Flood waters destroyed homes and businesses in the southern Alberta town that year as flooding impacted much of the southern half of the province. Some hard lessons were learned and town officials set out to improve emergency preparedness.
“This exercise is the culmination of four years of training on some of the things that went wrong in 2013,” said Carly Benson, director of emergency management for the Town of High River.
“So we did an extensive debrief process, identified some gaps and we have spent the past four years trying to address them, and this is a chance to see how far we’ve come.”
Emergency responders from surrounding towns and districts converged on the school, testing their ability to communicate with one another effectively.
“It gets very busy… whether it be a city, town jurisdiction, everybody has to come together,” said Adam Loria, EMS spokesperson for Alberta Health Services.
For the exercise, students wore realistic makeup to simulate injuries.
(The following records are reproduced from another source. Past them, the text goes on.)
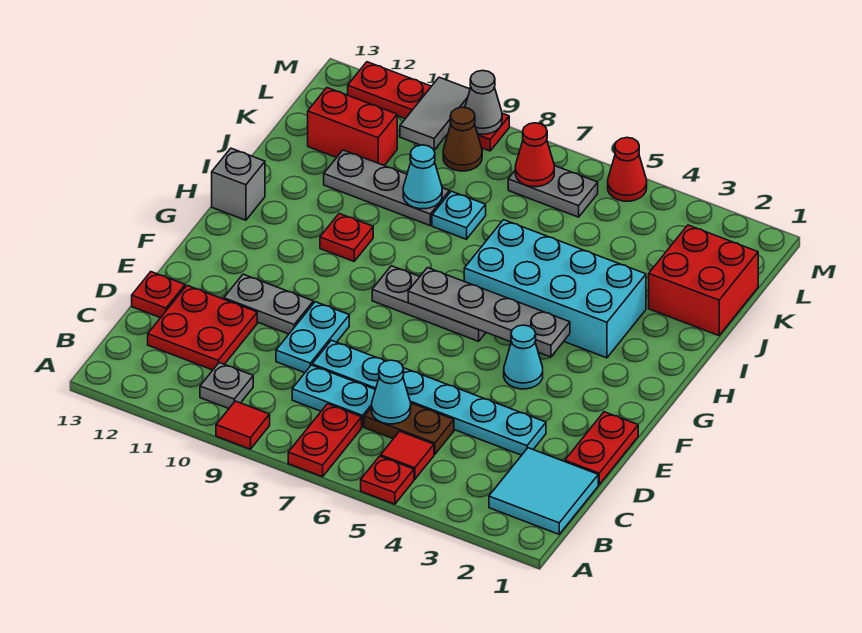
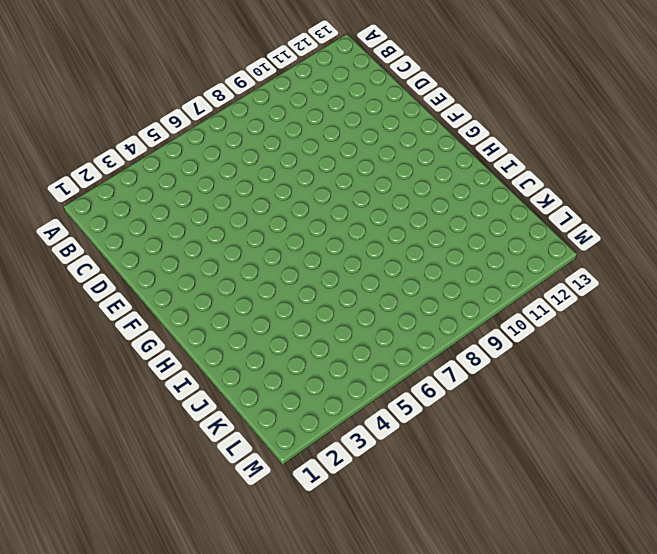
none -> red 1x1 plate [361,456,414,504]
none -> red 1x2 plate [288,404,362,477]
none -> red 1x1 tile [216,401,270,449]
none -> cyan 2x2 tile [489,448,598,534]

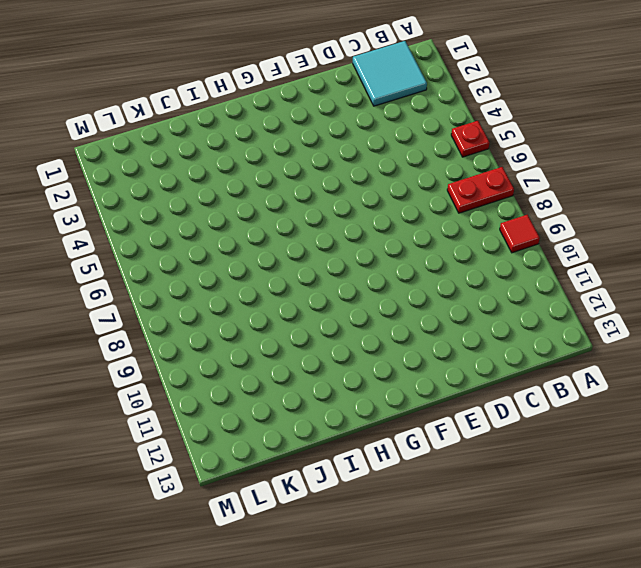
none -> red 1x1 tile [381,431,434,479]
none -> grey 1x1 plate [200,363,253,409]
none -> brown 1x2 plate [364,403,454,455]
none -> cyan 1x2 plate [292,365,375,427]

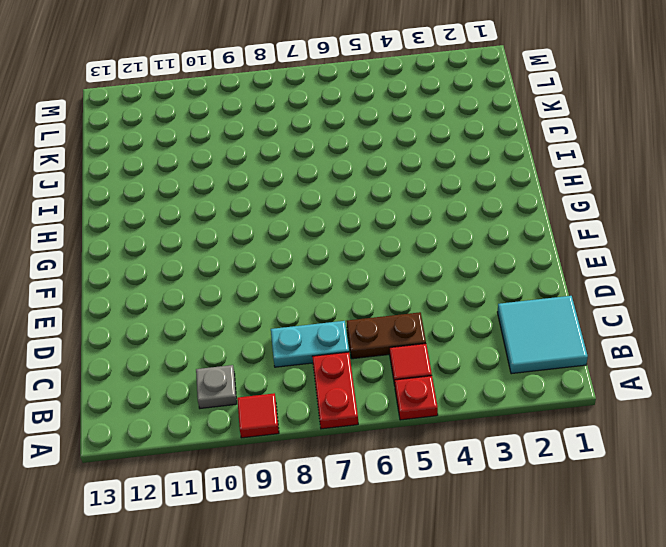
none -> red 2x2 plate [148,285,257,370]
none -> red 1x2 plate [565,412,638,485]
none -> cyan 1x6 plate [312,340,546,455]
none -> cyan 1x2 plate [276,302,349,373]

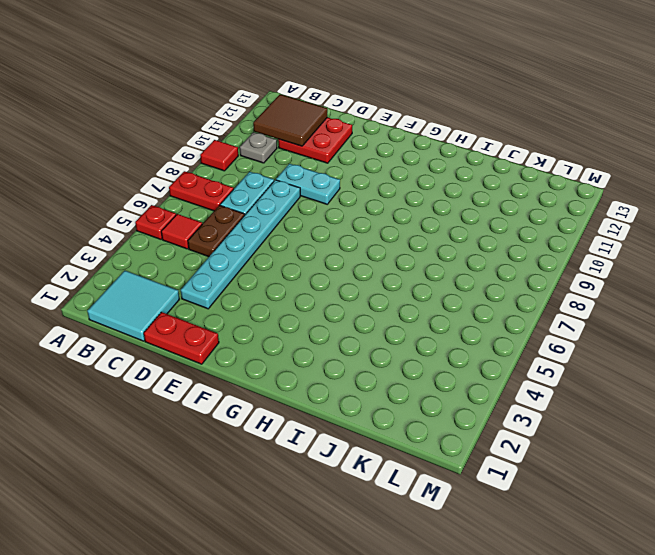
brown 2x2 tile [253,94,327,146] -> none
none -> red 1x1 plate [132,272,185,318]
none -> grey 1x2 plate [224,274,313,334]
none -> cyan 1x1 cone [504,325,543,389]
none -> grey 1x3 plate [372,266,486,341]

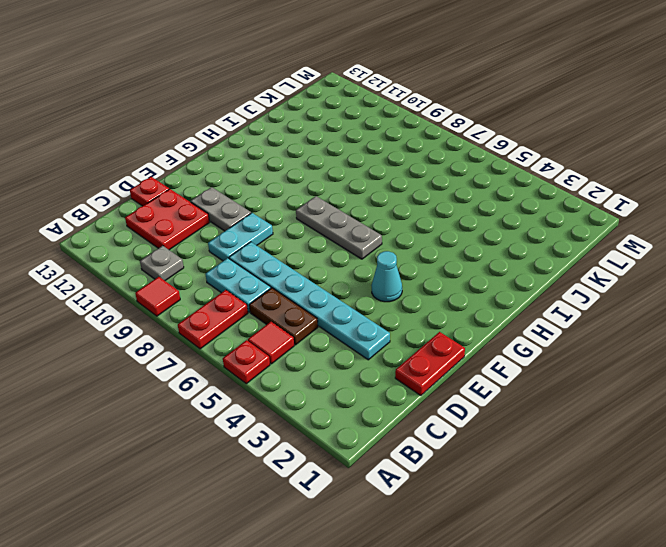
none -> cyan 2x2 tile [489,448,598,534]
none -> cyan 2x4 brick [464,220,646,358]
none -> red 1x1 plate [320,214,373,261]
none -> grey 1x1 brick [212,148,265,220]

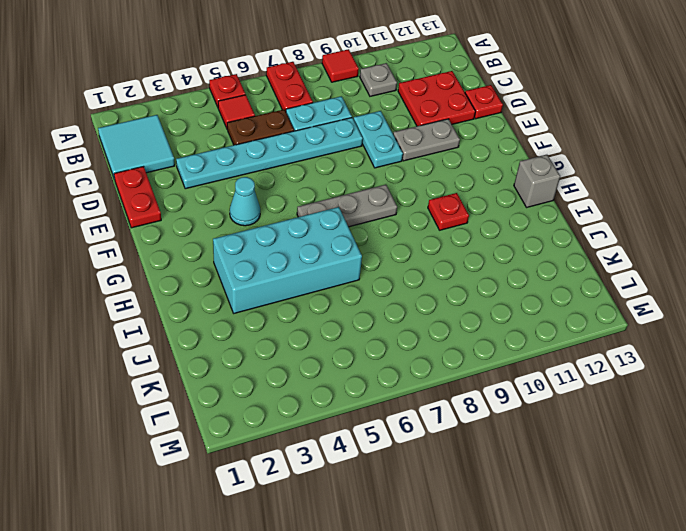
none -> red 2x2 brick [649,225,758,336]
none -> cyan 1x1 plate [432,191,486,239]
none -> grey 1x3 plate [324,150,449,225]
none -> red 1x2 brick [308,88,397,166]

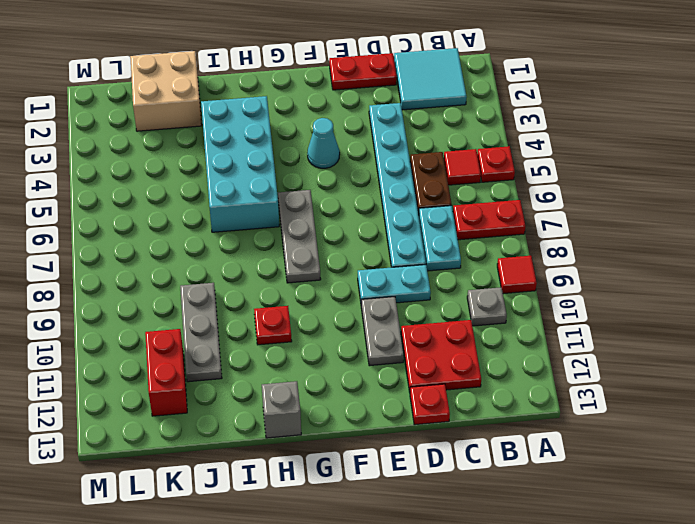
tan 2x2 brick [130,51,202,131] -> red 2x2 brick [649,225,758,336]
none -> cyan 1x1 plate [432,191,486,239]
none -> grey 1x2 plate [508,166,598,217]
none -> brown 1x1 cone [443,107,482,171]
none -> red 1x1 cone [608,138,647,201]

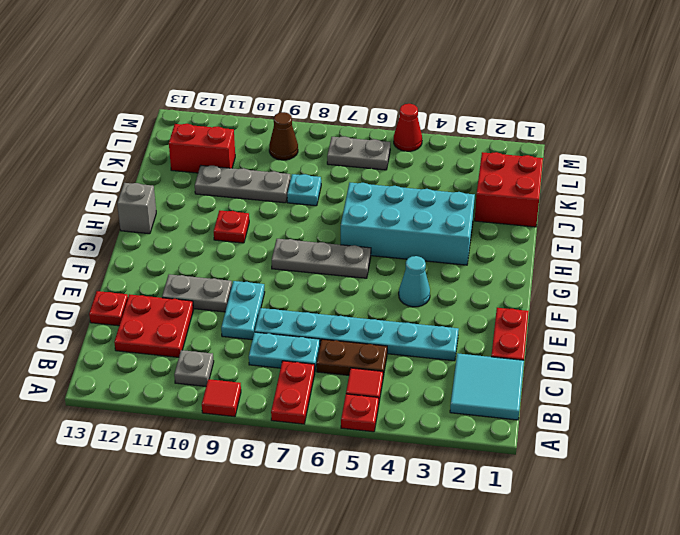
none -> red 1x4 plate [348,62,509,151]
none -> cyan 1x1 cone [372,360,411,424]
none -> grey 1x4 plate [408,268,570,357]
none -> cyan 1x1 cone [403,145,442,209]

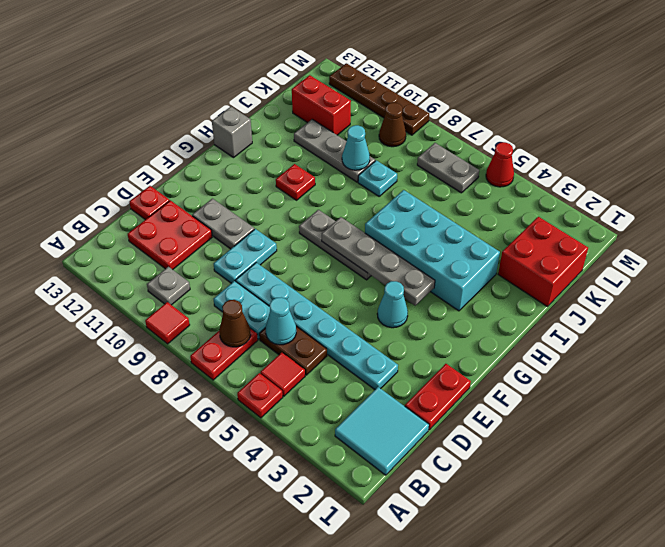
brown 1x1 cone [219,300,251,347] -> none
brown 1x4 plate [329,63,429,135] -> red 1x4 plate [348,62,509,151]
none -> red 1x1 cone [515,123,554,187]
none -> grey 1x2 tile [400,77,470,150]
none -> grey 1x1 cone [465,71,502,134]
The purpose of the exercise wasn’t lost on them – they remember 2013.
“Basically Mother Nature is going to throw anything at us and I feel we need to have people prepared for it in case something does come back to our base again,” said Maia Lepp, a Grade 12 student at the school.
“It does hit home because it’s High River, but it makes sense to train for it, because we need to expect the unexpected now, because it happened four years ago and it can happen anytime now” Grade 11 student Anthony Holm said.
Participants will analyze the emergency response after the two-day exercise concludes to see where improvements can be made.